GREAT ESCAPES
In ‘Wonderstruck,’ two lost kids flee to NYC and find each other
HIS last film was the wholly adult, sweeping lesbian romance “Carol,” but Todd Haynes’ new film “Wonderstruck,” out Friday, seems squarely aimed at thoughtful kids. Hard to say what percentage of Haynes’ adult audience will dig this one. I found it lovely to look at but emotionally underwhelming. Still, this film features Julianne Moore (a frequent Haynes collaborator) in two separate roles (next week’s “Suburbicon” also has her in two roles), which almost makes up for its shortcomings.
“Wonderstruck” is based on the novel by Brian Selznick, whose “The Invention of Hugo Cabret” became the Scorsese film “Hugo.” It’s a bifurcated tale of two tweens, a Michigan boy, Ben (Oakes Fegley), and a New Jersey girl, Rose (Millicent Simmonds), divided by 50 years. Both are deaf (Simmonds actually is), and both escape to New York City looking for answers to existential questions.
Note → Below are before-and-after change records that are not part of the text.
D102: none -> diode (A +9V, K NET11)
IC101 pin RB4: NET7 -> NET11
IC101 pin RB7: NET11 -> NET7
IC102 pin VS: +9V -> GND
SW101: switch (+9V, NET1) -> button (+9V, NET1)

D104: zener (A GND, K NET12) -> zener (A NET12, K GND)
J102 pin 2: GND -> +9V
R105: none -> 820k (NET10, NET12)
The 1977-set Ben is trying to cope with the death of his loving but distracted mother (Michelle Williams) and determined to find his dad; Rose, back in 1927, is missing her absentee mom (Moore), a famous actress who’s starring on Broadway. Rose is yearning to escape her claustrophobic home life, where she’s endlessly, silently reprimanded by her father and various others. The two kids embark on parallel journeys into the heart of the city, both ending up at, and captivated by, the American Museum of Natural History.
Deafness is not a subject we see often in film, and Haynes innovates with sound design, at times dropping out all noise to mimic the children’s sensory experiences; he shoots the young Rose’s story as a black-and-white silent film with a romantic score by Carter Burwell. Ben, meanwhile, steps out of the Port Authority Bus Terminal and into a very groovy ’70s Times Square, all churning disco bass lines, natural hair and polyester tank tops (and crime, too: He immediately gets his wallet snatched). The threads of the two stories knit together toward the end as Moore makes a second appearance as the adult Rose, who works at the marvelous Panorama of the City of New York — a scale model of the entire city — at the Queens Museum.
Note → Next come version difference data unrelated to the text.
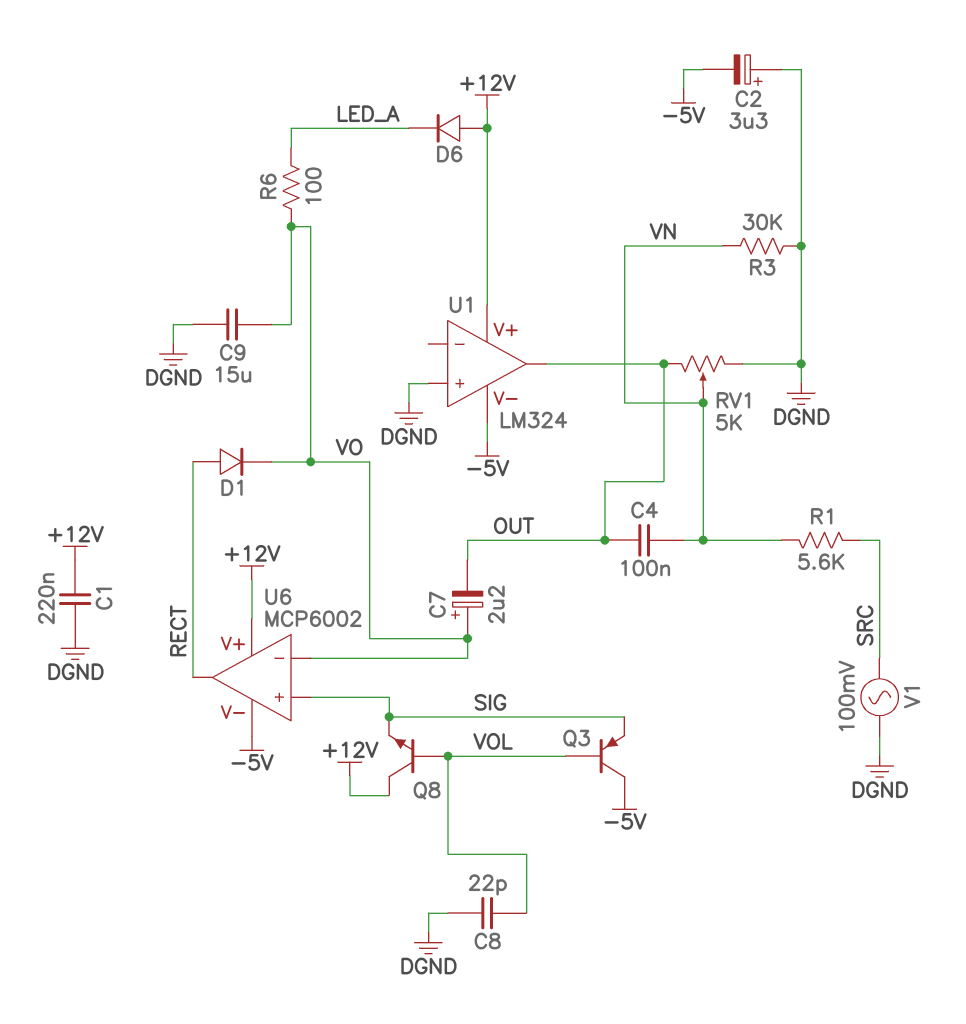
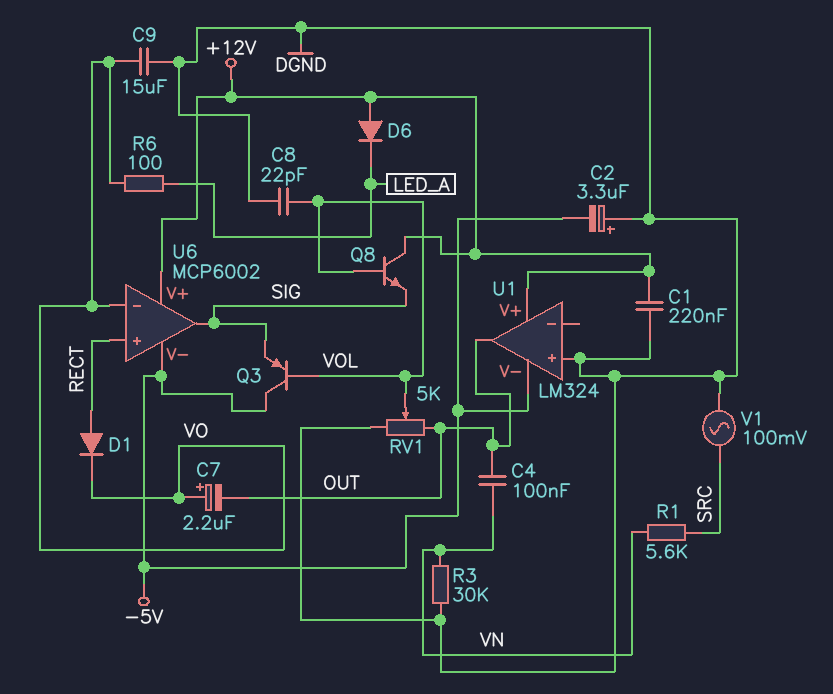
RV1: 5k (DGND, OUT, wiper VN) -> 5k (DGND, OUT, wiper VOL)
U6 pin in+: SIG -> RECT
U6 pin out: RECT -> SIG

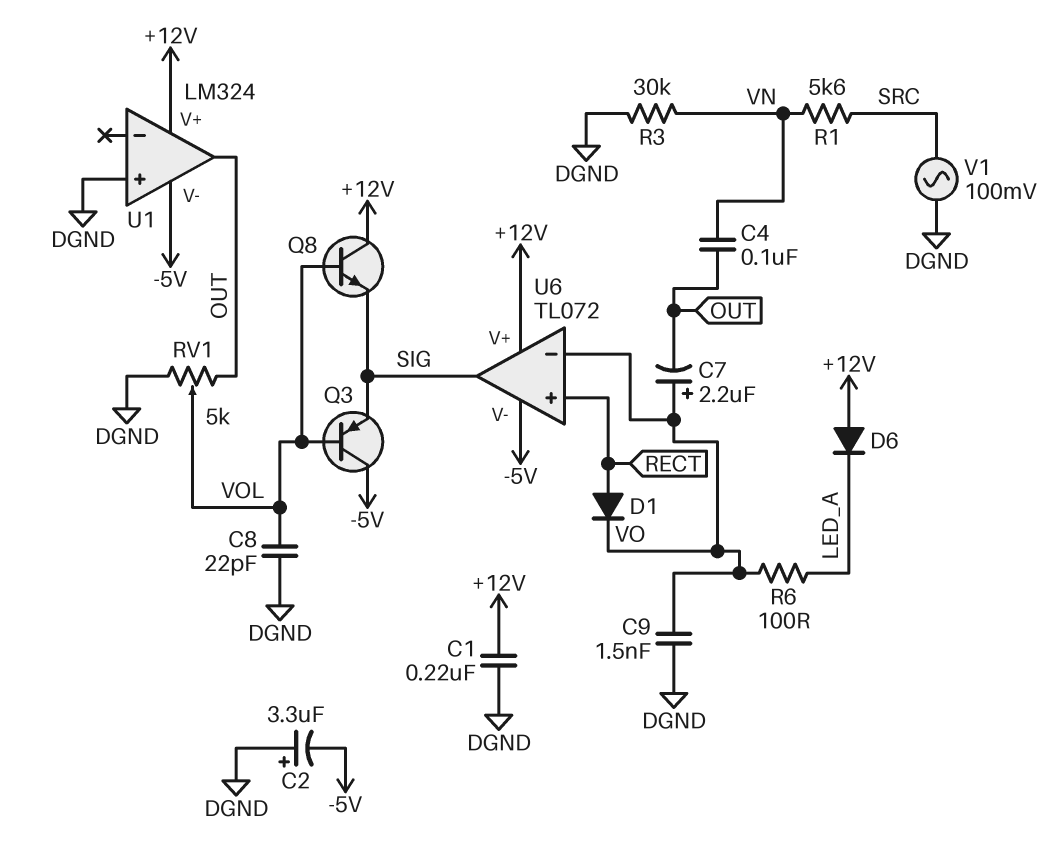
C9: 15uF (DGND, VO) -> 1.5nF (DGND, VO)
U6: MCP6002 -> TL072

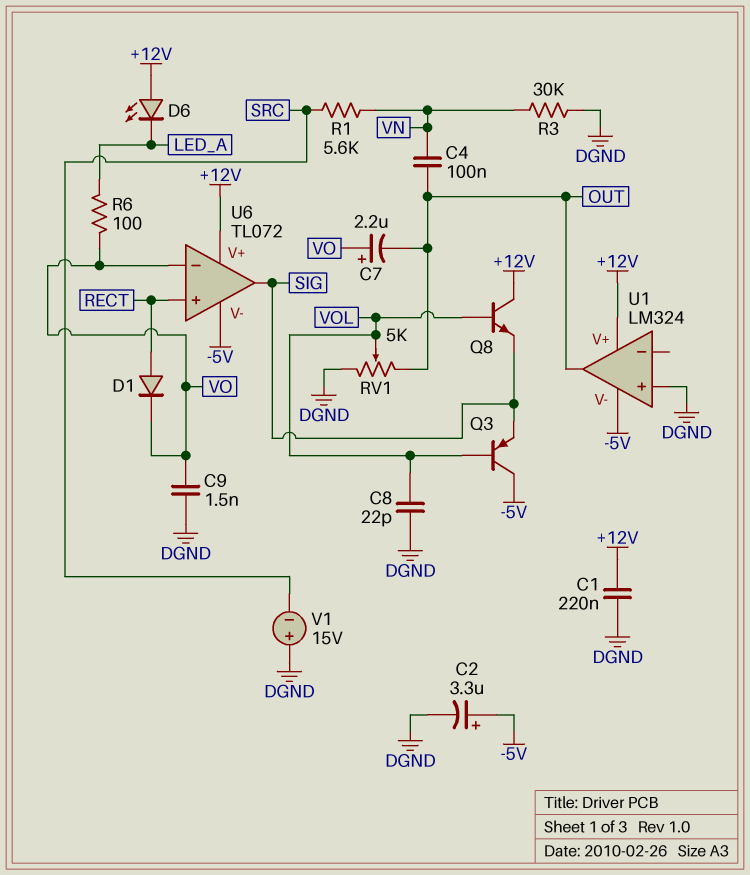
C2: 3.3uF (plus DGND, minus -5V) -> 3.3uF (plus -5V, minus DGND)
D6: diode (A +12V, K LED_A) -> LED (A +12V, K LED_A)
V1: AC 100mV (DGND, SRC) -> 15V (plus DGND, minus SRC)

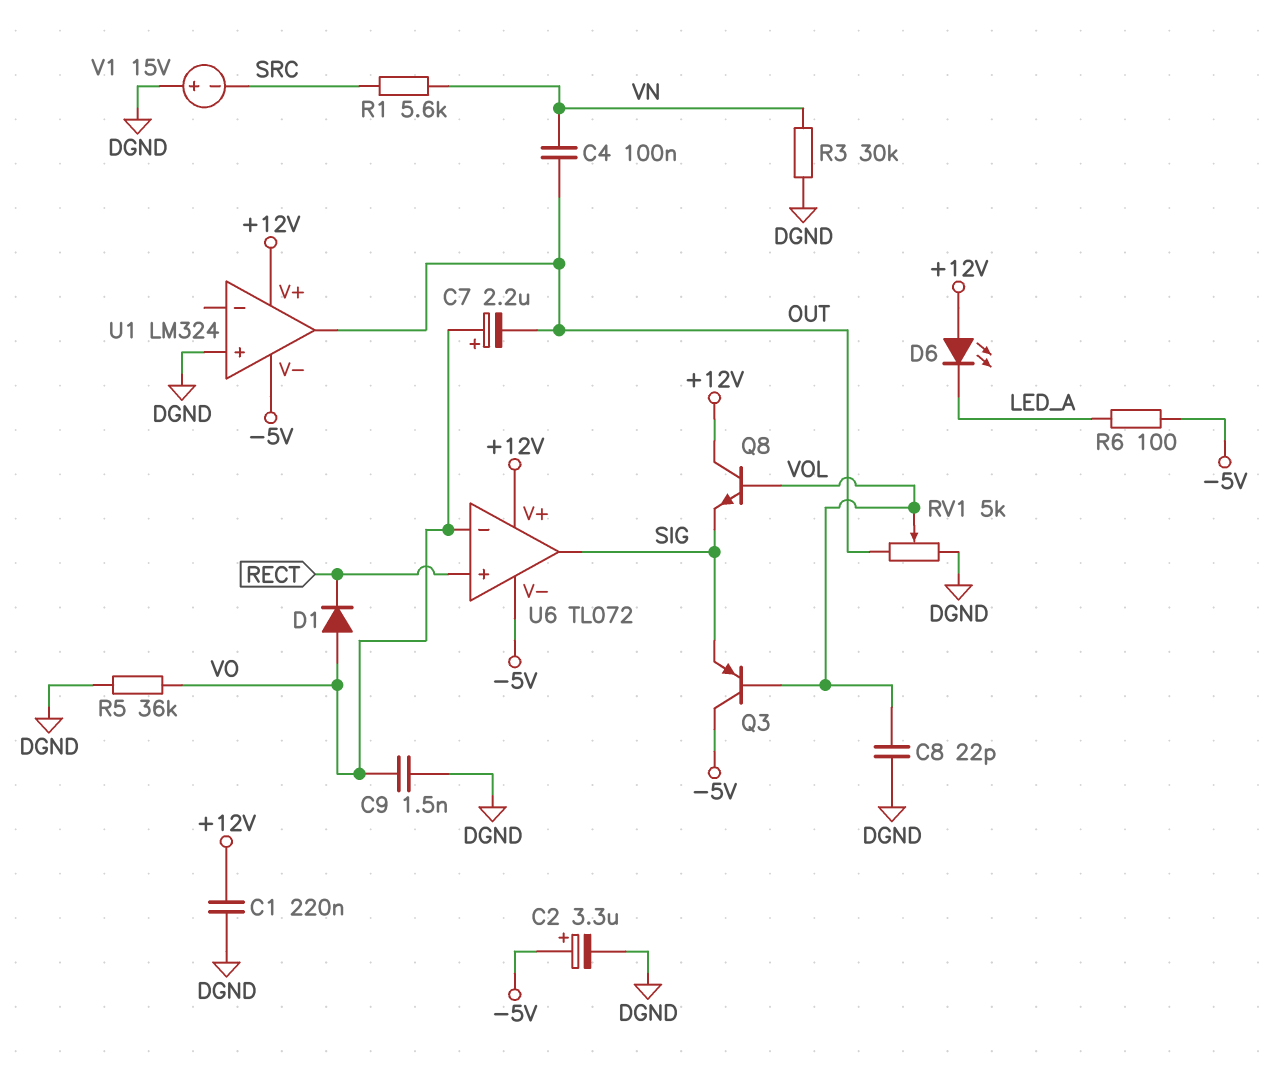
D1: diode (A RECT, K VO) -> diode (A VO, K RECT)
R5: none -> 36k (DGND, VO)
R6: 100 (LED_A, VO) -> 100 (-5V, LED_A)

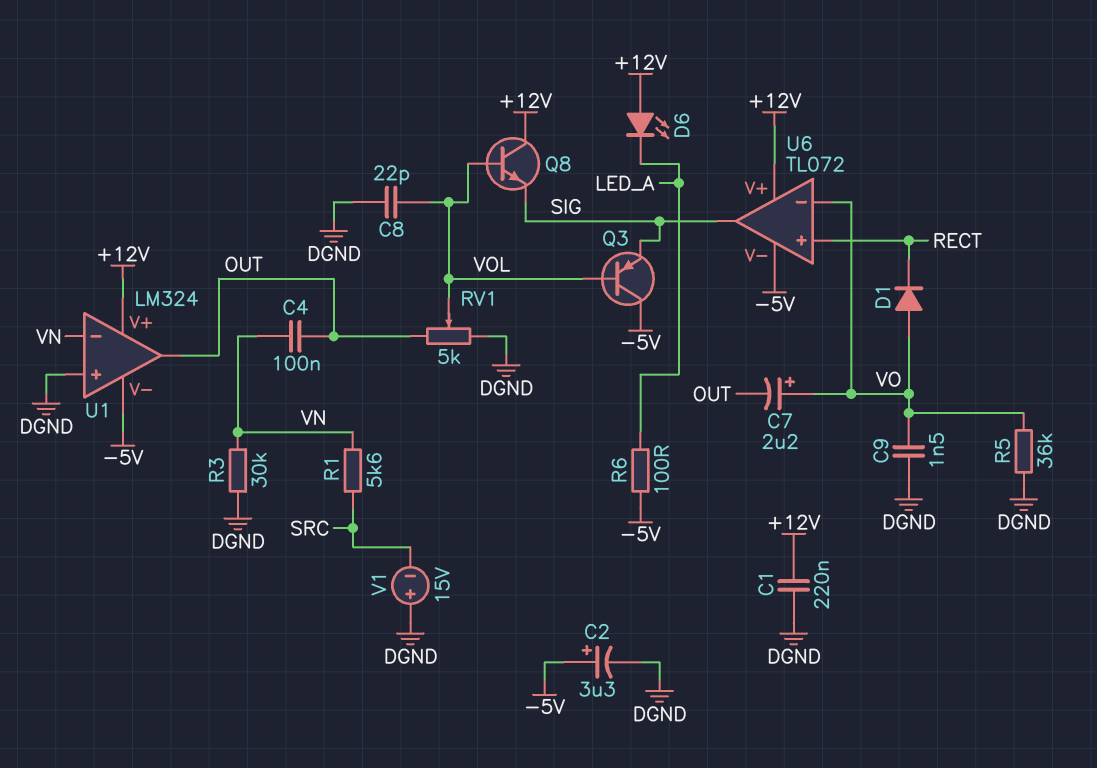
U1 pin in-: none -> VN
If the movie inspires more kids to go check that out — or the Natural History museum, for that matter — Haynes has done a good thing, although this wide-eyed celebration of New York did remind me, at times, of that old New Yorker cover map illustrating how there’s nothing worth seeing beyond Manhattan’s borders. Occasionally, it also feels a little obvious — as when young Rose leaves a theater that’s showing one of her mother’s silent movies and spots the movie’s ad being carted away, replaced by a banner trumpeting the brand-new arrival of talkies. Haynes is more deft when slipping in allusions to his own oeuvre — Ben’s mother’s love for David Bowie’s “Space Oddity” nods at the glam era in Haynes’ “Velvet Goldmine,” while the figurine animation accompanying the adult Rose’s storytelling feels like a nod to the director’s early, celebrated short “Superstar: The Karen Carpenter Story.” Haynes folds in so many eras and visual styles, it’s hard not to be dazzled — and why should you resist? — even if, as usual, he keeps your emotions at arm’s length.